In the meantime, you can read a little about the Sirius patrol here:
http://www.sleddogcentral.com/features/sirus_patrol/sirus.htm


----------



## Erich (May 11, 2010)

that would be a no.

there were several weather ships in the area the Allies discovered possibly one in 44 and disarmed the crew as the German ship as fast stuck in ice, it was actually quite a feat of stealth to do what the Germans did on that frozen hunk under the Allies noses. but we must realize it was indeed in the middle of nowhere. Several U-Boots were also involved in transport to the lonely piece of real estate.


----------



## Erich (May 11, 2010)

that would be a no.

there were several weather ships in the area the Allies discovered possibly one in 44 and disarmed the crew as the German ship as fast stuck in ice, it was actually quite a feat of stealth to do what the Germans did on that frozen hunk under the Allies noses. but we must realize it was indeed in the middle of nowhere. Several U-Boots were also involved in transport to the lonely piece of real estate.


----------



## T Bolt (May 12, 2010)

There is a novel about the U.S Coast Guard's Greenland patrol called Ice Brothers by Slone Wilson the author of The Man in the Gray Flannel Suite and A Summer Place. It’s a fictionalized account of Wilsons own experiences as the skipper of one of the patrol boats. Very interesting reading about a part of the war that I hadn't known anything about.


----------



## Propellorhead (Jul 10, 2010)

I've dug up some commentary on Greenland air attacks.

II/KG40 Kondor FW200 aircraft scouted potential U-boat bases along Greenland coast from m10 February 1941 

In 1942, a German weather station established in Hansa Bay on Sabine Island (74'40N.) on August 26 operated until it was so badly bombed by U.S. aircraft from Iceland on 25 May 1943 that it was destroyed and abandoned. 

Also the US Coast Guard Cutter North Star during 1943 was attacked by a Ju-88 off Jan Mayen Island on 20 July.

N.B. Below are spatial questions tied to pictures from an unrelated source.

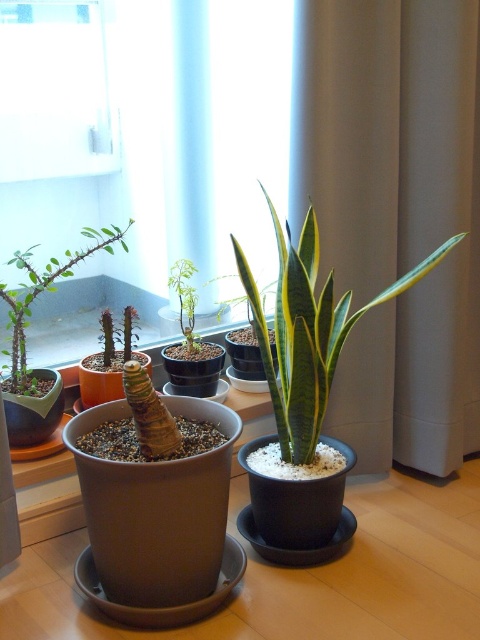
Question: Among these objects, which one is farthest from the camera?

Choices:
 (A) green matte leafy plant at center
 (B) green matte plant at center
 (C) green matte succulent at left

Answer: (B)

Question: Can you confirm if green matte leafy plant at center is positioned above green matte plant at center?

Choices:
 (A) no
 (B) yes

Answer: (A)

Question: Considering the real-world distances, which object is farthest from the green matte plant at center?

Choices:
 (A) green matte leafy plant at center
 (B) green matte succulent at left

Answer: (A)

Question: Does green matte leafy plant at center come behind green matte plant at center?

Choices:
 (A) no
 (B) yes

Answer: (A)

Question: Which of the following is the farthest from the observer?

Choices:
 (A) green matte leafy plant at center
 (B) green matte succulent at left
 (C) green matte plant at center

Answer: (C)

Question: Is green matte leafy plant at center closer to camera compared to green matte plant at center?

Choices:
 (A) yes
 (B) no

Answer: (A)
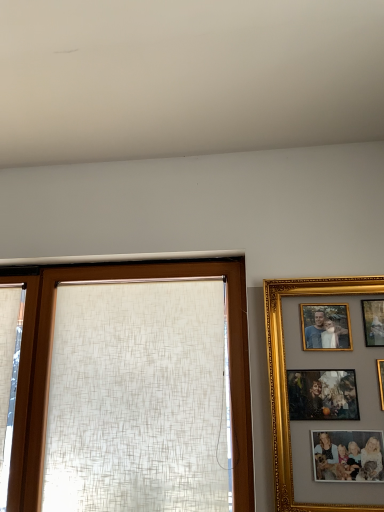
Question: Does white textured curtain at left have a larger size compared to matte beige curtain at center?

Choices:
 (A) yes
 (B) no

Answer: (B)

Question: Is white textured curtain at left oriented towards matte beige curtain at center?

Choices:
 (A) no
 (B) yes

Answer: (A)

Question: Would you say white textured curtain at left is outside matte beige curtain at center?

Choices:
 (A) no
 (B) yes

Answer: (B)

Question: From the image's perspective, is white textured curtain at left beneath matte beige curtain at center?

Choices:
 (A) yes
 (B) no

Answer: (A)

Question: From a real-world perspective, is white textured curtain at left positioned over matte beige curtain at center based on gravity?

Choices:
 (A) no
 (B) yes

Answer: (A)

Question: Is white textured curtain at left wider or thinner than matte beige curtain at center?

Choices:
 (A) thin
 (B) wide

Answer: (A)

Question: In the image, is white textured curtain at left on the left side or the right side of matte beige curtain at center?

Choices:
 (A) right
 (B) left

Answer: (B)

Question: From a real-world perspective, is white textured curtain at left above or below matte beige curtain at center?

Choices:
 (A) above
 (B) below

Answer: (B)

Question: From the image's perspective, relative to matte beige curtain at center, is white textured curtain at left above or below?

Choices:
 (A) below
 (B) above

Answer: (A)

Question: Does point (354, 504) appear closer or farther from the camera than point (8, 362)?

Choices:
 (A) closer
 (B) farther

Answer: (A)

Question: Is gold/gilded picture frame at right inside the boundaries of white textured curtain at left, or outside?

Choices:
 (A) outside
 (B) inside

Answer: (A)

Question: In the image, is gold/gilded picture frame at right on the left side or the right side of white textured curtain at left?

Choices:
 (A) left
 (B) right

Answer: (B)

Question: From a real-world perspective, is gold/gilded picture frame at right physically located above or below white textured curtain at left?

Choices:
 (A) above
 (B) below

Answer: (B)

Question: Is gold/gilded picture frame at right bigger or smaller than matte beige curtain at center?

Choices:
 (A) small
 (B) big

Answer: (A)

Question: Considering the relative positions of gold/gilded picture frame at right and matte beige curtain at center in the image provided, is gold/gilded picture frame at right to the left or to the right of matte beige curtain at center?

Choices:
 (A) left
 (B) right

Answer: (B)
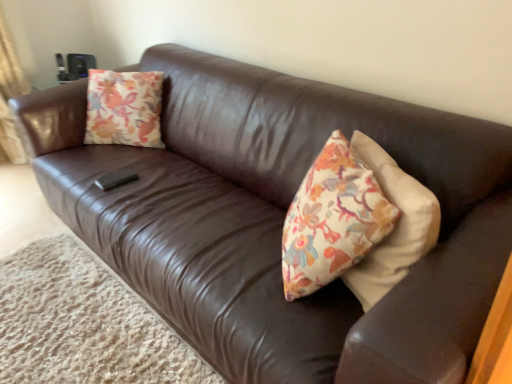
Where is `brown leather couch at lower left`? This screenshot has height=384, width=512. brown leather couch at lower left is located at coordinates (83, 324).

The image size is (512, 384). What do you see at coordinates (83, 324) in the screenshot?
I see `brown leather couch at lower left` at bounding box center [83, 324].

Find the location of `floral-patterned fabric pillow at upper left`. floral-patterned fabric pillow at upper left is located at coordinates click(124, 108).

In order to face floral-patterned fabric pillow at upper left, should I rotate leftwards or rightwards?

To align with it, rotate left about 17.145°.

Describe the element at coordinates (124, 108) in the screenshot. I see `floral-patterned fabric pillow at upper left` at that location.

Image resolution: width=512 pixels, height=384 pixels. I want to click on brown leather couch at lower left, so click(x=83, y=324).

Is brown leather couch at lower left to the left of floral-patterned fabric pillow at upper left from the viewer's perspective?

Yes.

Is brown leather couch at lower left positioned behind floral-patterned fabric pillow at upper left?

No.

Is point (199, 366) farther from viewer compared to point (115, 119)?

No.

From the image's perspective, is brown leather couch at lower left above or below floral-patterned fabric pillow at upper left?

brown leather couch at lower left is situated lower than floral-patterned fabric pillow at upper left in the image.

From a real-world perspective, does brown leather couch at lower left stand above floral-patterned fabric pillow at upper left?

No, from a real-world perspective, brown leather couch at lower left is not over floral-patterned fabric pillow at upper left

Considering the sizes of brown leather couch at lower left and floral-patterned fabric pillow at upper left in the image, is brown leather couch at lower left wider or thinner than floral-patterned fabric pillow at upper left?

brown leather couch at lower left is wider than floral-patterned fabric pillow at upper left.

Looking at this image, is brown leather couch at lower left taller than floral-patterned fabric pillow at upper left?

In fact, brown leather couch at lower left may be shorter than floral-patterned fabric pillow at upper left.

Based on the photo, between brown leather couch at lower left and floral-patterned fabric pillow at upper left, which one has smaller size?

floral-patterned fabric pillow at upper left.

Is brown leather couch at lower left located outside floral-patterned fabric pillow at upper left?

brown leather couch at lower left lies outside floral-patterned fabric pillow at upper left's area.

Are brown leather couch at lower left and floral-patterned fabric pillow at upper left located far from each other?

Actually, brown leather couch at lower left and floral-patterned fabric pillow at upper left are a little close together.

Is brown leather couch at lower left oriented away from floral-patterned fabric pillow at upper left?

brown leather couch at lower left does not have its back to floral-patterned fabric pillow at upper left.

In order to click on throw pillow that appears above the brown leather couch at lower left (from the image's perspective) in this screenshot , I will do `click(124, 108)`.

Would you say floral-patterned fabric pillow at upper left is to the left or to the right of brown leather couch at lower left in the picture?

floral-patterned fabric pillow at upper left is positioned on brown leather couch at lower left's right side.

Between floral-patterned fabric pillow at upper left and brown leather couch at lower left, which one is positioned in front?

brown leather couch at lower left is in front.

Which point is more distant from viewer, (88, 136) or (197, 371)?

The point (88, 136) is more distant.

From the image's perspective, which one is positioned higher, floral-patterned fabric pillow at upper left or brown leather couch at lower left?

From the image's view, floral-patterned fabric pillow at upper left is above.

Looking at this image, from a real-world perspective, is floral-patterned fabric pillow at upper left below brown leather couch at lower left?

Incorrect, from a real-world perspective, floral-patterned fabric pillow at upper left is higher than brown leather couch at lower left.

Does floral-patterned fabric pillow at upper left have a greater width compared to brown leather couch at lower left?

No.

Is floral-patterned fabric pillow at upper left shorter than brown leather couch at lower left?

No.

In terms of size, does floral-patterned fabric pillow at upper left appear bigger or smaller than brown leather couch at lower left?

floral-patterned fabric pillow at upper left is smaller than brown leather couch at lower left.

Do you think floral-patterned fabric pillow at upper left is within brown leather couch at lower left, or outside of it?

floral-patterned fabric pillow at upper left is outside brown leather couch at lower left.

Are floral-patterned fabric pillow at upper left and brown leather couch at lower left located far from each other?

No.

Could you tell me if floral-patterned fabric pillow at upper left is facing brown leather couch at lower left?

No, floral-patterned fabric pillow at upper left does not turn towards brown leather couch at lower left.

What's the angular difference between floral-patterned fabric pillow at upper left and brown leather couch at lower left's facing directions?

There is a 143-degree angle between the facing directions of floral-patterned fabric pillow at upper left and brown leather couch at lower left.

How much distance is there between floral-patterned fabric pillow at upper left and brown leather couch at lower left?

floral-patterned fabric pillow at upper left is 32.27 inches away from brown leather couch at lower left.

The width and height of the screenshot is (512, 384). In order to click on plain below the floral-patterned fabric pillow at upper left (from the image's perspective) in this screenshot , I will do `click(83, 324)`.

At what (x,y) coordinates should I click in order to perform the action: click on plain below the floral-patterned fabric pillow at upper left (from a real-world perspective). Please return your answer as a coordinate pair (x, y). Looking at the image, I should click on (83, 324).

Identify the location of throw pillow above the brown leather couch at lower left (from the image's perspective). This screenshot has width=512, height=384. (124, 108).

On the North Star website it also notes that USCGC Northland was attacked by German planes on 15 July. At Eskimones about the same period German anti-aircraft guns drove off US aircraft.

NORTH STAR REMEMBERED

At least one Ju-290 is known to have made a flight to Greenland. 3 June, 1944 there was a harrowing rescue off the Shannon island of Greenland by II/FAGr 5, Ju 290-flown by Hauptmann Emil Sachtleben and crew.The aircraft landed on ice at Nordenskjörlds Bugt and picked up the 26 man crew of weather ship WBS 2 Koburg and flew unmolested back to Vaernes, Norway

For Ju-88 aircraft to be operating near Greenland seems a bit amazing for me unless they could land and refuel there. 

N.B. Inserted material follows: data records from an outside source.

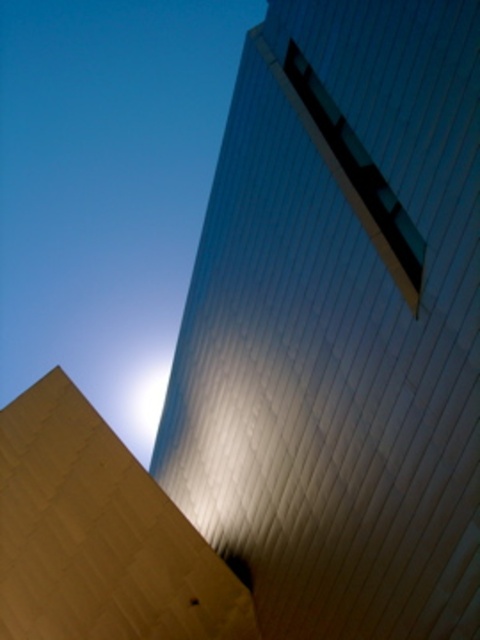
Question: Does matte beige pyramid at lower left appear on the right side of matte beige pyramid at center?

Choices:
 (A) yes
 (B) no

Answer: (A)

Question: Which of the following is the farthest from the observer?

Choices:
 (A) matte beige pyramid at center
 (B) matte beige pyramid at lower left

Answer: (A)

Question: Can you confirm if matte beige pyramid at lower left is positioned below matte beige pyramid at center?

Choices:
 (A) no
 (B) yes

Answer: (A)

Question: Among these points, which one is farthest from the camera?

Choices:
 (A) pyautogui.click(x=59, y=604)
 (B) pyautogui.click(x=206, y=504)

Answer: (B)

Question: Can you confirm if matte beige pyramid at lower left is positioned below matte beige pyramid at center?

Choices:
 (A) no
 (B) yes

Answer: (A)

Air Marshal Erhard Milch wrote in his memoirs about use of Greenland as a refuelling stop for a planned aircraft attack on New York, so I wondered whether anyone could add to the picture please?

I've also learned that the He-177 had a ferry range of about 5000 miles and in addition to installed tankage of 10,400 litres could carry another 8,000 litres in drop tanks under it's wings (something I had not realised previously)


----------



## Erich (Jul 10, 2010)

by the way there was NO II./FAGr 5 the crew of the Ju 290 that rescued the weather ship was from 2./FAGr 5. the pilot was given the DkG for this wild escapade right under Allied noses and incredible feat landing on ice with limited runway space and then taking off with the crate for the mainland.


----------